━━━ Excerto ━━━

1. "A graça do Senhor Jesus Cristo, o amor de Deus e a comunicação do Espírito Santo sejam com todos vós" (2 Cor 13, 13).

Permiti-me, caros irmãos e irmãs em Cristo, que retome estas palavras do apóstolo Paulo aos fiéis de Corinto, para vos saudar com alegria, no termo deste importante Congresso Internacional de Pneumatologia: congresso importante pela comemoração conciliar que lhe deu origem, importante também pelos temas fundamentais de que tratou, e importante ainda pela presença verdadeiramente ecuménica de tantos homens eminentes que pertencem não só à Igreja católica, mas também às outras confissões cristãs — ortodoxa, luterana, reformada, anglicana e metodista —, importante enfim, porque o Espírito Santo que foi objecto dele, dele foi também, segundo acaba de o dizer o Presidente da Comissão preparatória, o assunto, no sentido que vos pusestes a escutá-1'O.

Vindo visitar o lugar mesmo dos vossos trabalhos, a Sala do Sínodo dos Bispos, quis manifestar-vos concretamente a todos, membros da comissão promotora e da comissão cientifica do Congresso, moderadores, relatores, directores dos grupos de estudos, assim como todos os que nele tomaram parte, a minha alegria por estes dias tão ricos, consagrados ao mistério do Espírito Santo, e a minha confiança de que eles produzirão fruto para a Igreja. Pois a nossa Igreja é Igreja do Espírito Santo. E a fé no Espírito Santo está no coração da nossa fé cristã, como o professa o credo dos santos Concílios. É o Espírito Santo que está no centro da santificação dos discípulos de Cristo. É Ele que lhes anima o zelo missionário e a oração ecuménica. O Espírito é a fonte e o motor da renovação da Igreja de Cristo.

As vossas intervenções qualificadas sublinharam-no com a autoridade que é vossa, de sábios especializados na Sagrada Escritura, na patrística, na liturgia, na teologia dogmática e espiritual, na história, e no ecumenismo. E alegro-me convosco por causa do significado que reveste este Congresso, e com o alcance que ele toma para a vida de todos os cristãos, no limiar do terceiro milénio da Igreja.

━━━ Conjunto de dados ━━━

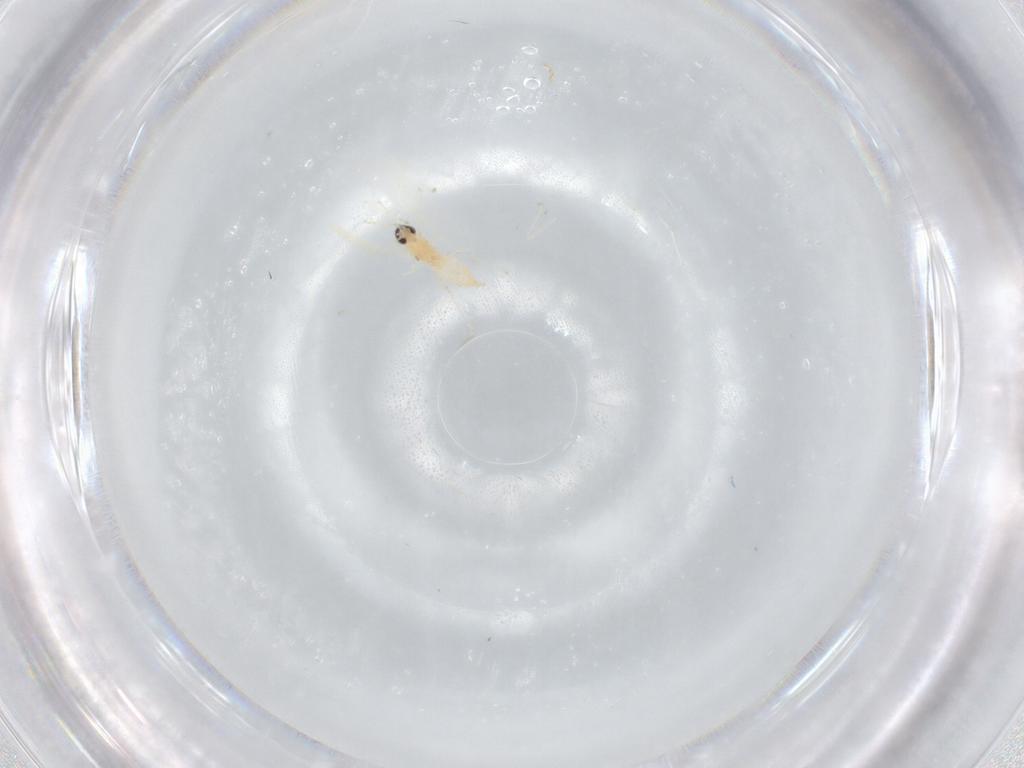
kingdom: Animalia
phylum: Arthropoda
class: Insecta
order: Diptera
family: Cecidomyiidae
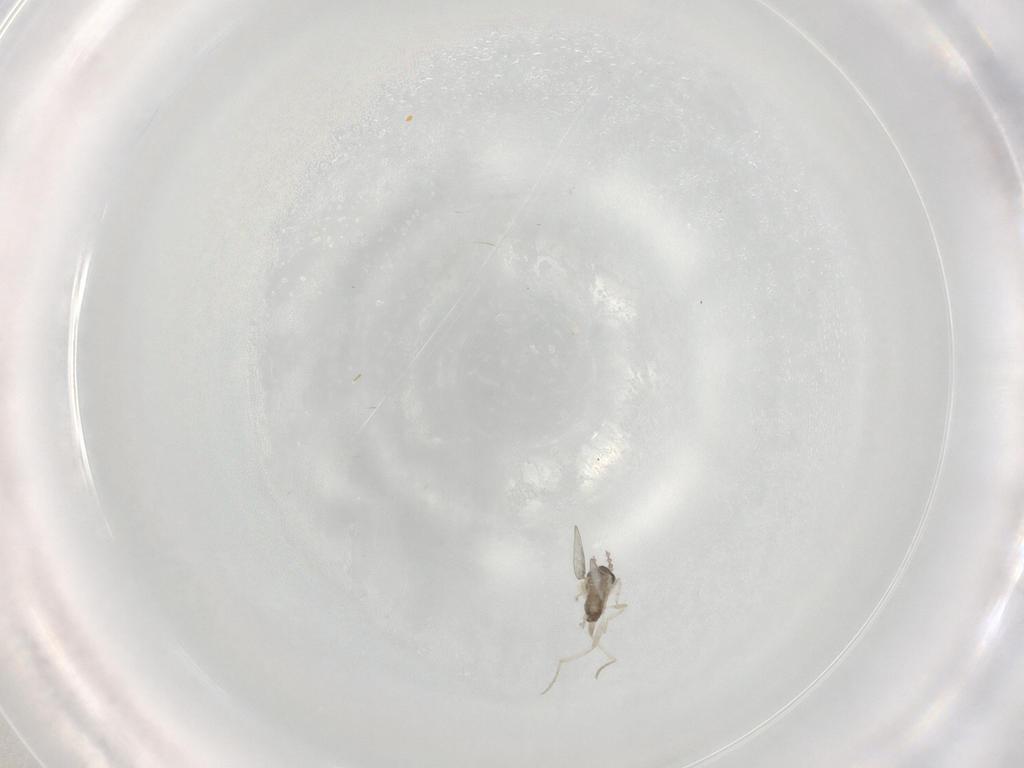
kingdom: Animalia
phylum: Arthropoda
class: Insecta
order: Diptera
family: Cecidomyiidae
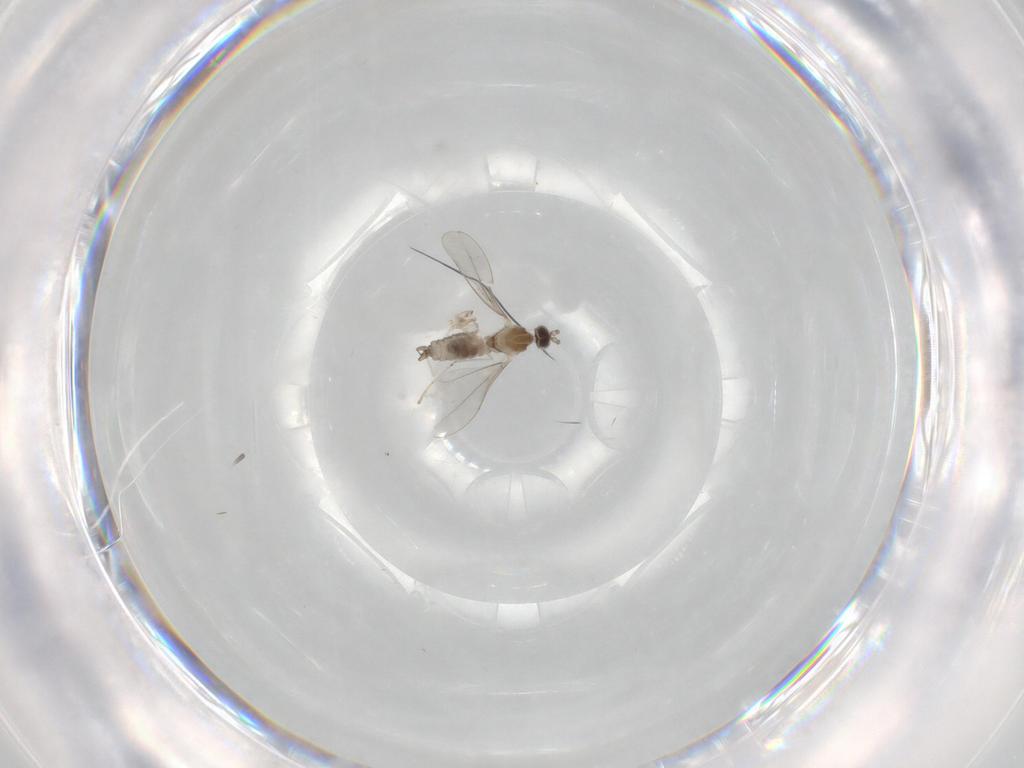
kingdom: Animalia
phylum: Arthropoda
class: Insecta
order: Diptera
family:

━━━

* Exercícios a resolver *
A - Dispõe as linhas das etiquetas de imagens de seres vivos numa lista JSON de strings, uma por linha, sem as linhas em branco e deixando as imagens de fora.
B - Retoma o excerto sobre o Espírito Santo a partir do ponto em que termina.
O excerto sobre o Espírito Santo e as linhas são materiais independentes.

* Respostas aos exercícios *
A -
[
  "kingdom: Animalia",
  "phylum: Arthropoda",
  "class: Insecta",
  "order: Diptera",
  "family: Cecidomyiidae",
  "kingdom: Animalia",
  "phylum: Arthropoda",
  "class: Insecta",
  "order: Diptera",
  "family: Cecidomyiidae",
  "kingdom: Animalia",
  "phylum: Arthropoda",
  "class: Insecta",
  "order: Diptera",
  "family:"
]

B -
2. Eu mesmo desejei ardentemente que tal Congresso se realizasse, este ano, em Roma. E sabeis porquê: era oportuno e mesmo necessário aprofundar o conhecimento deste mistério da nossa fé, a dos nossos Pais na fé, tal como eles a expuseram nos grandes Concílios de que celebrámos a memória, por ocasião do último Pentecostes, 1600 anos depois do primeiro Concílio de Constantinopla, e 1550 depois do de Éfeso.

Nesse dia, na presença de numerosos Bispos, dos veneráveis delegados do Patriarcado ecuménico de Constantinopla e dos representantes das outras Igrejas e comunidades eclesiais, repeti a minha convicção, que tinha expresso na Carta apostólica de 25 de Março de 1981: "A minha intenção é que estes acontecimentos sejam vividos no seu profundo contexto eclesiológico. Não devemos apenas recordar estes grandes aniversários como factos do passado; precisamos de lhes restituir vida na nossa época e de os ligar intimamente à vida e às tarefas da Igreja da nossa época, tais como elas foram expressas no conjunto da mensagem do Concilio da nossa época, o Concílio Vaticano II" (n. 6: AAS 73,1981, p. 520).

É o que fizestes, e com isso me alegro. Depois de estudar a pneumatologia do primeiro Concílio de Constantinopla, a tradição sobre o Espírito Santo nas Igrejas do Oriente e do Ocidente, e os diversos aspectos da pneumatologia bíblica, tanto no antigo como no novo Testamento, continuastes os vossos trabalhos sobre o Espírito Santo pela reflexão teológica e examinando a experiência da Igreja hoje. E concluíste-los de maneira significativa sobre "o Espírito Santo, princípio de unidade da Igreja", e sobre "o Espírito Santo e a renovação do mundo": vasto programa, enraizado na fé do credo: "Creio no Espírito Santo, Senhor que dá a vida... que com o Pai e o Filho, é adorado e glorificado. Creio em Jesus Cristo que encarnou pelo Espírito Santo no seio da virgem Maria".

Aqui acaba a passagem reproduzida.